*** PROVIDED INFORMATION ***

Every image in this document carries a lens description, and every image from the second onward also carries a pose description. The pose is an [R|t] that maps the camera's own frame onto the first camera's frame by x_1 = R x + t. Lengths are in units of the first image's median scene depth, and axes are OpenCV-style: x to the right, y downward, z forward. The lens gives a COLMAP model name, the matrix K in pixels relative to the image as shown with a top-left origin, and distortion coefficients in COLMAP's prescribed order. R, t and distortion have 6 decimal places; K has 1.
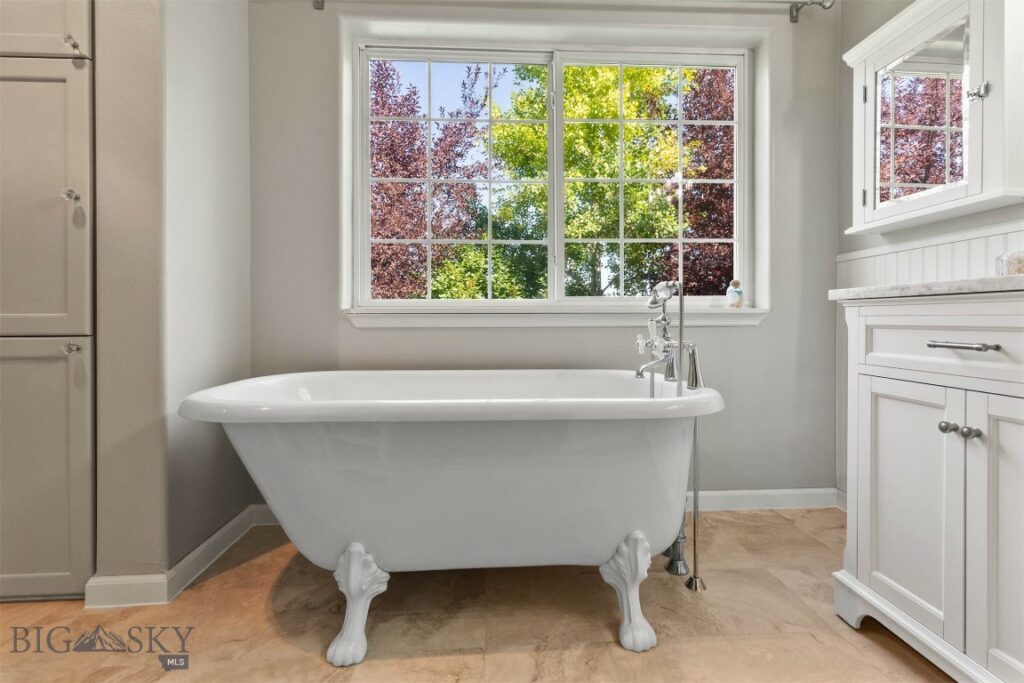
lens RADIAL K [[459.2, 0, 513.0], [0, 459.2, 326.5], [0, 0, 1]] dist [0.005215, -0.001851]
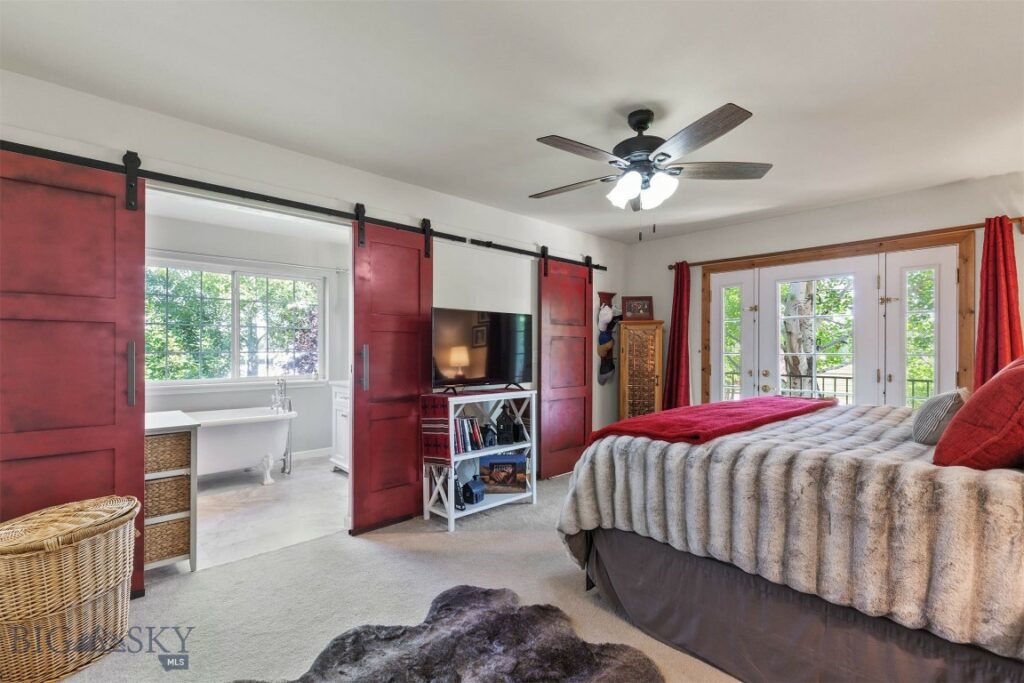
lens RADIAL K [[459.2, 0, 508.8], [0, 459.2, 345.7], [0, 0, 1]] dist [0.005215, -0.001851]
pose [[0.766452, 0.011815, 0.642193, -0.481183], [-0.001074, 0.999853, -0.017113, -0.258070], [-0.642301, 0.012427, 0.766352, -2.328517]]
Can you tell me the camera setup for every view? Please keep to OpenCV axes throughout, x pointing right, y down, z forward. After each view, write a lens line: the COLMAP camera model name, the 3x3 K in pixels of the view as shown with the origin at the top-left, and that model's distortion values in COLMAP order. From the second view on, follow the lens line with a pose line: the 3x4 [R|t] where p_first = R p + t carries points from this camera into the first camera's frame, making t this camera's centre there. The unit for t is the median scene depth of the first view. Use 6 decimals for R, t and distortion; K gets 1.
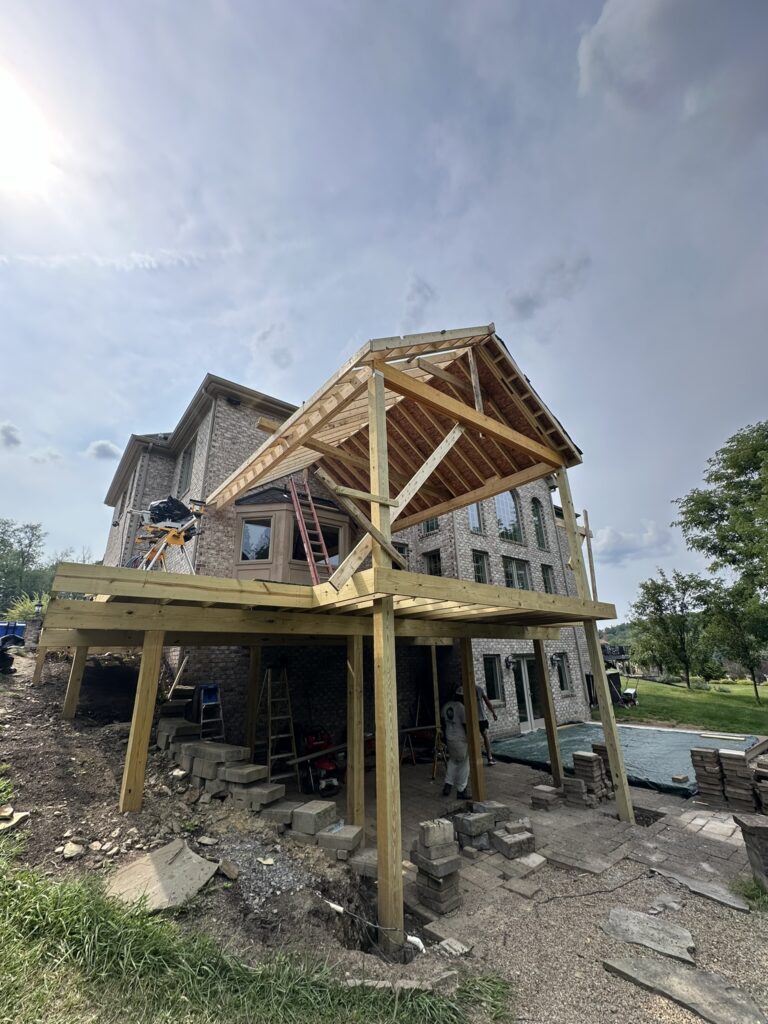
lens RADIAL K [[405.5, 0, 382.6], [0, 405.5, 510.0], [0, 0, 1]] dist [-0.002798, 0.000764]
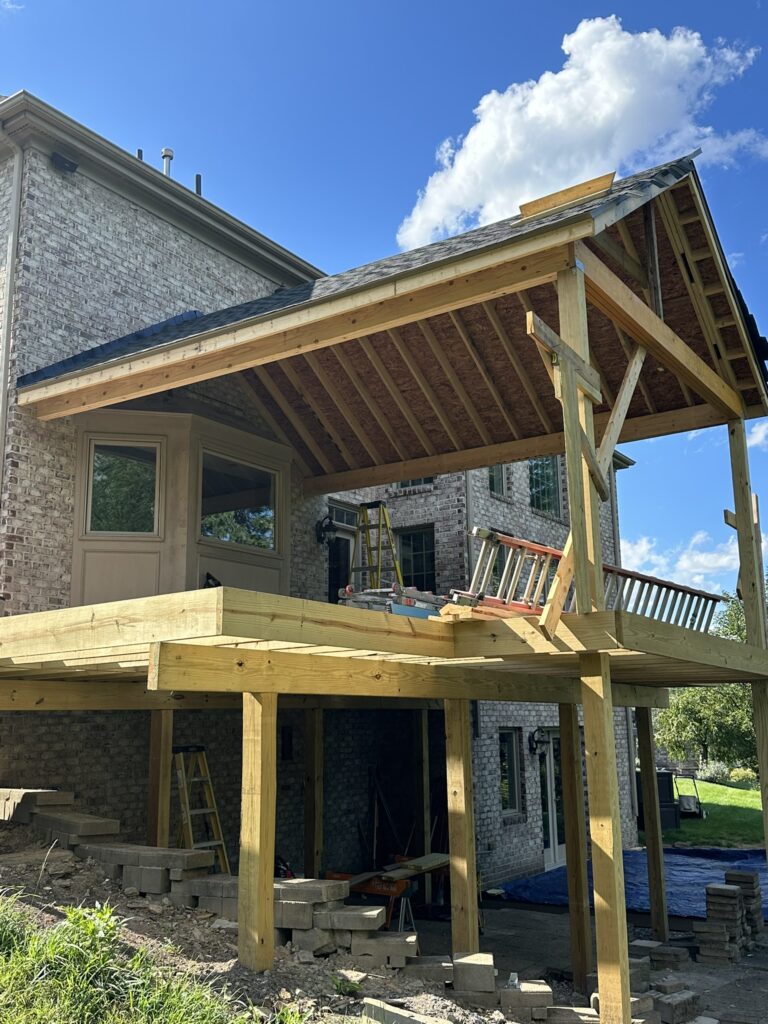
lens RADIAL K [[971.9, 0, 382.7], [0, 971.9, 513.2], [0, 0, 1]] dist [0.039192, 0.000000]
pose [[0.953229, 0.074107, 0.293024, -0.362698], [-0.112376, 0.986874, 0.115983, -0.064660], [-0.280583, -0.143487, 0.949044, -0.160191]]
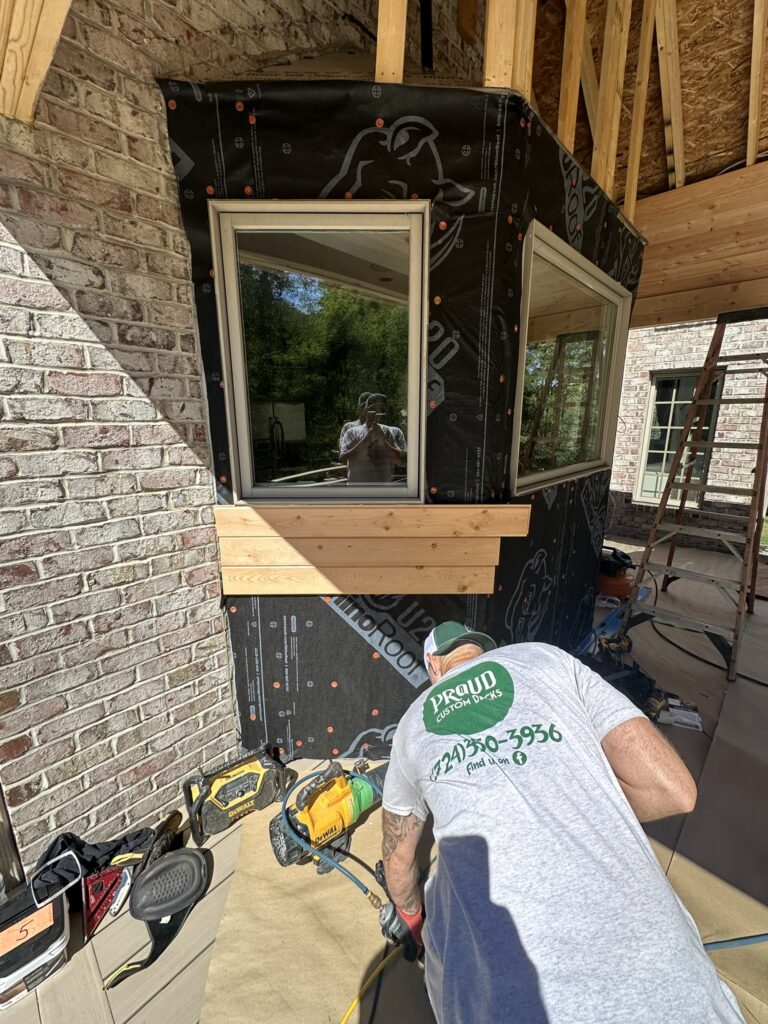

*** End of PROVIDED INFORMATION ***

Please give the entries above again exactly as written, leaving out any pictures.

Every image in this document carries a lens description, and every image from the second onward also carries a pose description. The pose is an [R|t] that maps the camera's own frame onto the first camera's frame by x_1 = R x + t. Lengths are in units of the first image's median scene depth, and axes are OpenCV-style: x to the right, y downward, z forward. The lens gives a COLMAP model name, the matrix K in pixels relative to the image as shown with a top-left origin, and distortion coefficients in COLMAP's prescribed order. R, t and distortion have 6 decimal places; K has 1.
lens RADIAL K [[459.2, 0, 513.0], [0, 459.2, 326.5], [0, 0, 1]] dist [0.005215, -0.001851]
lens RADIAL K [[459.2, 0, 508.8], [0, 459.2, 345.7], [0, 0, 1]] dist [0.005215, -0.001851]
pose [[0.766452, 0.011815, 0.642193, -0.481183], [-0.001074, 0.999853, -0.017113, -0.258070], [-0.642301, 0.012427, 0.766352, -2.328517]]
Can you tell me the camera setup for every view? Please keep to OpenCV axes throughout, x pointing right, y down, z forward. After each view, write a lens line: the COLMAP camera model name, the 3x3 K in pixels of the view as shown with the origin at the top-left, and that model's distortion values in COLMAP order. From the second view on, follow the lens line with a pose line: the 3x4 [R|t] where p_first = R p + t carries points from this camera into the first camera's frame, making t this camera's centre there. The unit for t is the median scene depth of the first view. Use 6 decimals for R, t and distortion; K gets 1.
lens RADIAL K [[405.5, 0, 382.6], [0, 405.5, 510.0], [0, 0, 1]] dist [-0.002798, 0.000764]
lens RADIAL K [[971.9, 0, 382.7], [0, 971.9, 513.2], [0, 0, 1]] dist [0.039192, 0.000000]
pose [[0.953229, 0.074107, 0.293024, -0.362698], [-0.112376, 0.986874, 0.115983, -0.064660], [-0.280583, -0.143487, 0.949044, -0.160191]]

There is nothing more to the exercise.